What makes you think the software developers are the ones objecting to it? They, and the incumbent companies trying to raise costs on smaller upstarts, are the ones trying to establish a new racket and exclude newcomers from the industry. The ones objecting are the customers, and anyone who values efficiency and efficacy.
> We need to stop screwing around and create the software building code, before the government does it for us.
"We need to stop screwing around and create the Torment Nexus, before the government does it for us."
The Space Shuttle sure blew up a lot for something with that much process applied.
Many of these devices have security flaws that are horrific and out of best practices by over a decade.
Just having something like "Have a bonded 3rd party security team review the source code and running router software" would solve around 95% of the stupid things they do.
It would certainly help, but no economically feasible amount of auditing and best practices could lead to having a warranty on that software. My thesis is that our current understanding of software is fundamentally weaker than that of practical applications of electricity, so it makes no sense to present analogies between the two.
Are you familiar with how the actual electrical code works? It's a racket. The code is quite long and most of the inspectors don't know most of it so only a small subset is ever actually checked, and that only in the places where the person doing the work is actually pulling permits and the local inspector isn't corrupt or lax in areas the local tradespeople have learned that they're lax. Then we purposely limit the supply of licensed electricians so that they're expensive enough that ordinary people can't afford one, so that handyman from Craigslist or whatever, who isn't even allowed to pull permits, is the one who ends up doing the work.
It only basically works because no one has the incentive to purposely burn down your house and then it only happens in the cases where the numerous violations turned out to actually matter, which is rare enough for people to not get too upset about it.
But the thing that makes it a racket is the making the official process expensive on purpose to milk wealthy homeowners and corporations who actually use the official process, which is the same thing that drives common people to someone who charges a price they can afford even knowing that then there no inspection.
> Then that kind person can inform the company of the bad wiring.
The point is rather that when the homeowner discovers that their microwave outlet is heating up, they can fix it themselves or hire an independent professional to do it instead of the company that built the house (which may or may not even still exist) being the only one who can feasibly cause it to not stay like that until the house is on fire.
Trying to make analogies from software to hardware will always fall down on that point.
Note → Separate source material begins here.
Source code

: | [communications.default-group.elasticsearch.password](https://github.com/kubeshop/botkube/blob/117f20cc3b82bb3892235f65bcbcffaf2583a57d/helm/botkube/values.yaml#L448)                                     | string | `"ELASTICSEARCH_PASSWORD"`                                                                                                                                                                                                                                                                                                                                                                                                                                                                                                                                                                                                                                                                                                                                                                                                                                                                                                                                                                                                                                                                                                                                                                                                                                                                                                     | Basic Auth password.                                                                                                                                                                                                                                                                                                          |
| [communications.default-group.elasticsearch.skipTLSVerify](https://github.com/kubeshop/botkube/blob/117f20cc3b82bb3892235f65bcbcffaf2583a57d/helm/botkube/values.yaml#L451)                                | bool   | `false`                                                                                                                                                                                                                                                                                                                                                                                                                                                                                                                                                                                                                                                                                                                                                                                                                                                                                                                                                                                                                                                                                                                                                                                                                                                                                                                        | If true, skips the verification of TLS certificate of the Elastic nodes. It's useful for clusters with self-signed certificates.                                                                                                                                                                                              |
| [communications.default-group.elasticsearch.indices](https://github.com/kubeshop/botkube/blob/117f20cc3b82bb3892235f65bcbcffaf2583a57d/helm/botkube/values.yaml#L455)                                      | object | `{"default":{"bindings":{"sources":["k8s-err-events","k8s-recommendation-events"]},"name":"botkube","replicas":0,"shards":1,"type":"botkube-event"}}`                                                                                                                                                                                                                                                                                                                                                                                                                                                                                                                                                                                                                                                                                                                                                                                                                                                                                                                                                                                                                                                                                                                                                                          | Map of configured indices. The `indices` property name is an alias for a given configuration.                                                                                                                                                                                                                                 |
If you want to argue that there should be stricter security & correctness requirements for routers, maybe look more toward "here is how people actually treat them in practice" with regard to ignoring updates...?
As in my example, some random stranger needs to first find out your "house" (the vendor's software) is wired wrong. And this needs to happen for every "house" (every piece of software). While waiting for this to be discovered, your house burns down (hackers penetrate millions of devices, or perhaps just Microsoft Sharepoint that the govt is uses).
Those standards aren’t related to the functionality or security of the router.
Jokes aside, there's so much low-hanging fruit in IoT it's utterly ridiculous. Having any standards at all would be an improvement.